**Records from a dataset**

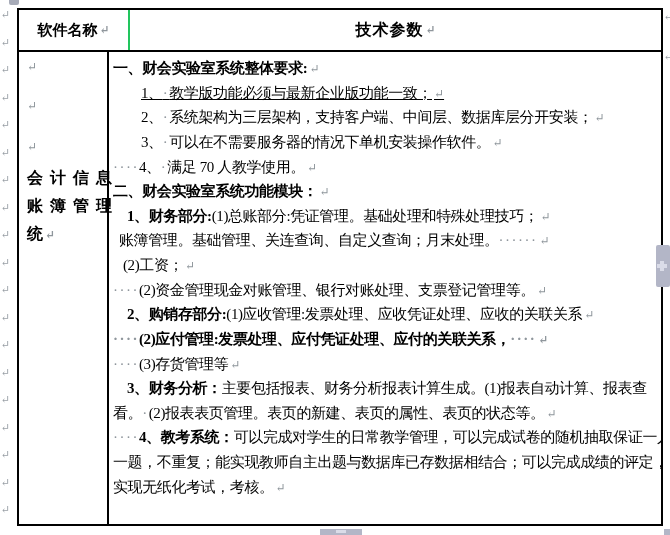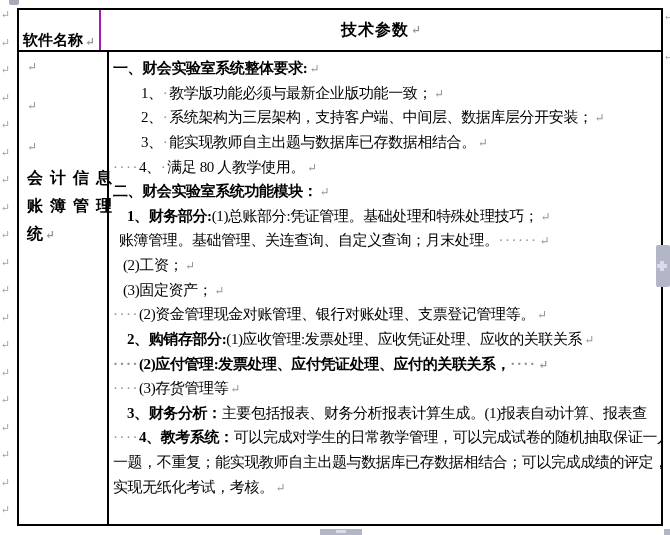--- a/index.html
+++ b/index.html
@@ -5,21 +5,21 @@
   html,body{margin:0;padding:0;}
   body{width:670px;height:535px;background:#ffffff;overflow:hidden;
        font-family:"Liberation Serif","DejaVu Serif",serif;}
   .page{position:absolute;left:0;top:0;width:670px;height:535px;background:#fff;}
 
   
   .doc-table{position:absolute;left:17px;top:8px;width:646px;height:518px;
              border:2px solid #000;background:#fff;box-sizing:border-box;}
   .hrow{display:flex;height:40px;border-bottom:2px solid #000;}
   .hcell{display:flex;align-items:center;justify-content:center;font-weight:bold;color:#000;}
-  .hcell.l{width:82px;border-right:2px solid #a21caf;font-size:15px;box-sizing:border-box;align-items:flex-end;}
+  .hcell.l{width:111px;border-right:2px solid #22c55e;font-size:15px;box-sizing:border-box;}
   .hcell.r{flex:1;font-size:16px;letter-spacing:1px;}
   .brow{display:flex;height:472px;}
   .bcell{box-sizing:border-box;}
   .bcell.l{width:90px;border-right:2px solid #000;position:relative;}
   .bcell.r{flex:1;position:relative;padding:4px 2px 0 4px;overflow:hidden;}
 
   
   .tline{height:24.63px;line-height:24.63px;font-size:15px;letter-spacing:-0.4px;
          white-space:nowrap;color:#000;}
   .tline .b{font-weight:bold;}
@@ -91,34 +91,34 @@
       <div class="bcell l" id="left-cell">
           <span class="cellmark" style="top: 8px;">↵</span>
           <span class="cellmark" style="top: 47px;">↵</span>
           <span class="cellmark" style="top: 88px;">↵</span>
           <div class="name-line" style="top: 116px;">会计信息</div>
           <div class="name-line" style="top: 144px;">账簿管理</div>
           <div class="name-line last" style="top: 172px;">统<span class="pmark">↵</span></div>
         </div>
       <div class="bcell r" id="tech-params-content">
           <div class="tline" style="padding-left: 0px;"><span class="b">一、财会实验室系统整体要求:</span><span class="pmark">↵</span></div>
-          <div class="tline" style="padding-left: 28px;"><span>1、</span><span class="mark">·</span><span>教学版功能必须与最新企业版功能一致；</span><span class="pmark">↵</span></div>
+          <div class="tline" style="padding-left: 28px; text-decoration: underline;"><span>1、</span><span class="mark">·</span><span>教学版功能必须与最新企业版功能一致；</span><span class="pmark">↵</span></div>
           <div class="tline" style="padding-left: 28px;"><span>2、</span><span class="mark">·</span><span>系统架构为三层架构，支持客户端、中间层、数据库层分开安装；</span><span class="pmark">↵</span></div>
-          <div class="tline" style="padding-left: 28px;"><span>3、</span><span class="mark">·</span><span>能实现教师自主出题与数据库已存数据相结合。</span><span class="pmark">↵</span></div>
-          <div class="tline" style="padding-left: 0px;"><span class="mark">····</span><span>4、</span><span class="mark">·</span><span>满足 80 人教学使用。</span><span class="pmark">↵</span></div>
+          <div class="tline" style="padding-left: 28px;"><span>3、</span><span class="mark">·</span><span>可以在不需要服务器的情况下单机安装操作软件。</span><span class="pmark">↵</span></div>
+          <div class="tline" style="padding-left: 0px;"><span class="mark">····</span><span>4、</span><span class="mark">·</span><span>满足 70 人教学使用。</span><span class="pmark">↵</span></div>
           <div class="tline" style="padding-left: 0px;"><span class="b">二、财会实验室系统功能模块：</span><span class="pmark">↵</span></div>
           <div class="tline" style="padding-left: 14px;"><span class="b">1、财务部分:</span><span>(1)总账部分:凭证管理。基础处理和特殊处理技巧；</span><span class="pmark">↵</span></div>
           <div class="tline" style="padding-left: 6px;"><span>账簿管理。基础管理、关连查询、自定义查询；月末处理。</span><span class="mark">······</span><span class="pmark">↵</span></div>
           <div class="tline" style="padding-left: 10px;"><span>(2)工资；</span><span class="pmark">↵</span></div>
-          <div class="tline" style="padding-left: 10px;"><span>(3)固定资产；</span><span class="pmark">↵</span></div>
           <div class="tline" style="padding-left: 0px;"><span class="mark">····</span><span>(2)资金管理现金对账管理、银行对账处理、支票登记管理等。</span><span class="pmark">↵</span></div>
           <div class="tline" style="padding-left: 14px;"><span class="b">2、购销存部分:</span><span>(1)应收管理:发票处理、应收凭证处理、应收的关联关系</span><span class="pmark">↵</span></div>
           <div class="tline" style="padding-left: 0px; font-weight: bold;"><span class="mark">····</span><span>(2)应付管理:发票处理、应付凭证处理、应付的关联关系，</span><span class="mark">····</span><span class="pmark">↵</span></div>
           <div class="tline" style="padding-left: 0px;"><span class="mark">····</span><span>(3)存货管理等</span><span class="pmark">↵</span></div>
           <div class="tline" style="padding-left: 14px;"><span class="b">3、财务分析：</span><span>主要包括报表、财务分析报表计算生成。(1)报表自动计算、报表查</span></div>
+          <div class="tline" style="padding-left: 0px;"><span>看。</span><span class="mark">·</span><span>(2)报表表页管理。表页的新建、表页的属性、表页的状态等。</span><span class="pmark">↵</span></div>
           <div class="tline" style="padding-left: 0px;"><span class="mark">····</span><span class="b">4、教考系统：</span><span>可以完成对学生的日常教学管理，可以完成试卷的随机抽取保证一人</span></div>
           <div class="tline" style="padding-left: 0px;"><span>一题，不重复；能实现教师自主出题与数据库已存数据相结合；可以完成成绩的评定，</span></div>
           <div class="tline" style="padding-left: 0px;"><span>实现无纸化考试，考核。</span><span class="pmark">↵</span></div>
         </div>
     </div>
   </div>
 
   <div id="rowend-marks">
       <span class="rowend" style="top: 10px;">↵</span>
       <span class="rowend" style="top: 50px;">↵</span>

**ACTIVITY**
Check the lines above and copy each one that includes "spacing".

**ANSWER AREA**
   .hcell.r{flex:1;font-size:16px;letter-spacing:1px;}
   .tline{height:24.63px;line-height:24.63px;font-size:15px;letter-spacing:-0.4px;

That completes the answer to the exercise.